Cada uno de nosotros tiene una propia idea por lo que remira "encontrarse bien como en su propia casa", condición no necesariamente física, sino sobretodo espiritual, que por cierto está en relación con su personal sentido de satisfacción y pacificación.
Aludo, en particular, a la sensación de "plenitud", de contemplación satisfaciente, quizás feliz, de nuestra manera de "pensar", y por consiguiente de "ser", en cierto período de nuestra existencia, que alcanzamos en algunos momentos de nuestra vida cotidiana tan compleja, en que el tiempo parece suspendido o, mejor, inexistente. La sensación sobredicha no coincide con los momentos de intensa felicidad que como un relámpago alumbran nuestra existencia, inescrutables más allá de las circumstancias que parecen ser la causa y el origen, y por consiguiente con nuestra alma que no podemos ni repetir ni controlar.
Se trata, por lo contrario, de una dimensión espiritual estable, que cada uno de nosotros puede hallar, en el momento en que encamina su pensamiento y su acción hacia una dirección que llega despacito a una consciente serenidad, consecuencia de un equilibrio alcanzado, entre nuestras sensaciones y el mundo exterior. Yo también, como cada uno de nosotros viví y continúo viviendo a menudo semejantes experiencias estáticas del alma en tantos períodos, tan diferentes de mi vida.
He comprobado que ellas se ponen en contacto con la condición de conocimiento lúcido de la continuidad de desarollo del hilo de mi existencia según finalidades y valores imprescindibles, establecidos en tiempos lejanos y constantemente seguidos y respetados. A menudo mi recorrido existencial me hace pensar en los lugares de la memoria donde se conserva la dimensión más verdadera de mi identidad, en que alberga el amor hacia la vida y su sentido de continuidad.
Los difíciles eventos personales también y su carga de recuerdos dolientes, cristalizados al fin en el alma, a veces reviven improvisamente, en mí mismo, evocados por un evento banal sin embargo tan determinante, como por ejemplo escuchar una música antigua, cuyas notas lenizaron en otros tiempos alguna pena de mi vida. Muchas veces el silencio lleno de miedo de un rincón encantado de la naturaleza, en que yo interrumpo, aunque por poco, mi peregrinación, logra infundirme ánimo y plenitud vital, disipando como niebla al sol, los inquietadores fantasmas, compañeros inseparables y necesarios en la existencia de todo ser humano.

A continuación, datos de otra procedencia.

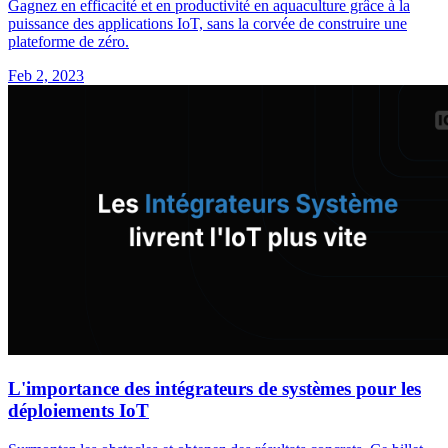
Gagnez en efficacité et en productivité en aquaculture grâce à la
puissance des applications IoT, sans la corvée de construire une
plateforme de zéro.
Feb 2, 2023
L'importance des intégrateurs de systèmes pour les
déploiements IoT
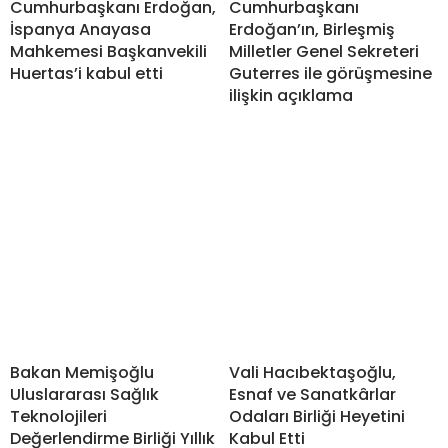
Cumhurbaşkanı Erdoğan,
Cumhurbaşkanı
İspanya Anayasa
Erdoğan’ın, Birleşmiş
Mahkemesi Başkanvekili
Milletler Genel Sekreteri
Huertas’i kabul etti
Guterres ile görüşmesine
ilişkin açıklama
Bakan Memişoğlu
Vali Hacıbektaşoğlu,
Uluslararası Sağlık
Esnaf ve Sanatkârlar
Teknolojileri
Odaları Birliği Heyetini
Değerlendirme Birliği Yıllık
Kabul Etti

Igualmente no puede prescindir de Mefistófeles ("el espíritu que siempre niega") el camino moral de Faust tendido hacia la salvación de su alma, o bien, hacia el cumplimiento de la auténtica misión de la vida: la contemplación de su acción operosa y benéfica, síntesis cumplida de un canon estético y ético. A veces es la palabra, el gesto de una persona cercana, o encontrada también casualmente, que nos hace poner atención a una sensación común y a la recíproca participación, que nos hace encontrar de nuevo con más viva conciencia los valores que estabilizan mi dimensión humana.
Viviendo intensamente estos momentos, que los más disparatados eventos exteriores en los más diferentes lugares físicos me despiertan, yo me encuentro bien como en mi casa, y me abandono a reflexiones tranquilizadoras, alcanzando la confianza y la seguridad, conferidas por un lugar protegido en que se unen el hilo tenaz del cariño familiar y la magia de las costumbres cotidianas. En particular, todo eso sucede, periódicamente, cuando estoy sentado delante de mi PC desktop con Internet, casi una extensión visible, tentacular de mi mundo interior aparentemente concluido, pero de otra manera una "tabula rasa" donde escribir y comunicar pensamientos y emociones.
Pienso entonces en la satisfacción de mi obra cotidiana de trabajo y de estudio, en el bienestar de mi familia, después la resolución de altos y bajos de nuestro sufrido pasado, y también, en lo que todavía no hemos hecho o intentado entre los programas y proyectos anteriormente trazados. Entonces logro encontrar de nuevo mi identidad, el sentido de la vida que todavía quiero dedicar a mis actividades profesionales o de recreo; de esta manera el aislamiento del mundo exterior es sólo aparente, porque me conforta el sonido de voces queridas que proceden del ambiente circunstante y el deseo de compartir mi vida con sus vidas, de contemplar sobretodo la cara sonriente de mi hija más pequeña, después haber interrumpido mi dolorosa introspección y la ola interminable de mis solitarios pensamientos.